Diamond Miller, who was drafted No. 2 in 2023, is the highest draft pick on the current Lynx roster but is a reserve who has been used sparingly in the playoffs. Minnesota’s top two players off the bench this postseason — Natisha Hiedeman and Myisha Hines-Allen — were both second-round picks whom the Lynx got via trade this year.

Kayla McBride, the No. 3 draft pick in 2014, is the highest pick among the Lynx starters, who include Bridget Carleton (21st pick in 2019), Williams and Smith (both No. 8 picks, in 2016 and 2019), and Collier, whose way-too-low selection at No. 6 in 2019 has made that draft the easiest to second-guess in WNBA history.

Reeve has been the constant in virtually all of Minnesota’s success. The Lynx had won only one playoff game, in 2003, when she took over in 2010 after winning WNBA titles as an assistant in Detroit in 2006 and 2008. She is in her 15th season with Minnesota, the longest tenure with one team of any WNBA coach in history. Only four active coaches in other major U.S. pro sports leagues — two in the NBA and two in the NFL — have been with their current teams longer than Reeve.

Reeve said the consistency requires doing everything possible to not compromise on the “personality fit” of players even if they bring on-court skills.

“We needed to right the mistakes we made in some past decision-making,” Reeve said. “Because every once in a while, you deviate from what you know you should be doing. You say, ‘This player can do this,’ and, ‘We’ve got other good people, so we’ll be OK.’

“We had a couple tough seasons. [In 2022], we didn’t make the playoffs. In 2023, we had a good year and we had a group of players — but not all players — that felt chemistry together. We were, for sure, in this offseason committed to how we were doing things.”
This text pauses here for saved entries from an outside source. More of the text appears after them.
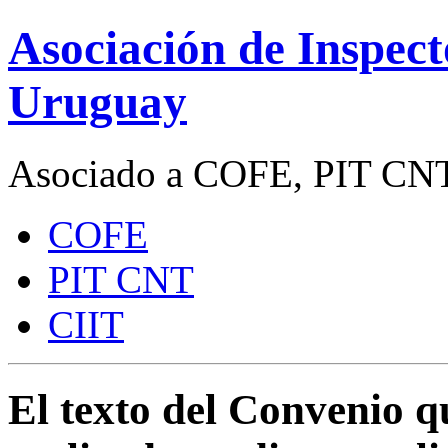
Asociación de Inspect
Uruguay
Asociado a COFE, PIT CNT
COFE
PIT CNT
CIIT
El texto del Convenio q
That meant flooding Williams with calls and texts to let her know she was one of Minnesota’s primary free agent targets.

“Cheryl straight up was like, ‘We want you to be our point guard. I want you to run the team,'” Williams said. “I was like, ‘Wow, why me? I’m not even a point guard.’ But she just continued to give me those words of affirmation. And she convinced me I’m a point guard a little bit.”

Collier did her part in free agency, too. She thought Smith would be a good fit in the post for Minnesota based on her impressions of playing against the former Stanford standout. While both were competing in Turkey during the WNBA offseason, Collier and Smith had a three-hour dinner of pasta and wine in Istanbul. They discovered a lot of common ground, and Smith said she was impressed that Collier was “really down to earth, super humble and just stands for the right things.”

With their time together for the Sky in 2023, Williams and Smith already had a bond. It didn’t take long for them to mesh with everyone else in Minnesota. The talent of the players Reeve and Minnesota general manager Clare Duwelius brought together has stood out, too.

Carleton had her best regular season, averaging career bests in scoring (9.6) and rebounding (3.8). Smith also set a career high in scoring average (10.1), while McBride averaged a career-best 2.7 3-pointers per game.

When you talk to the Lynx about their individual successes, they point to what the whole group has done that has allowed each to excel.

“I think it’s noted when teams watch us, they always talk about the Lynx chemistry,” Reeve said. “We didn’t get it right every year. We certainly have had our challenges, but we knocked it out of the park this year.”

ESPN’s Alexa Philippou contributed to this story.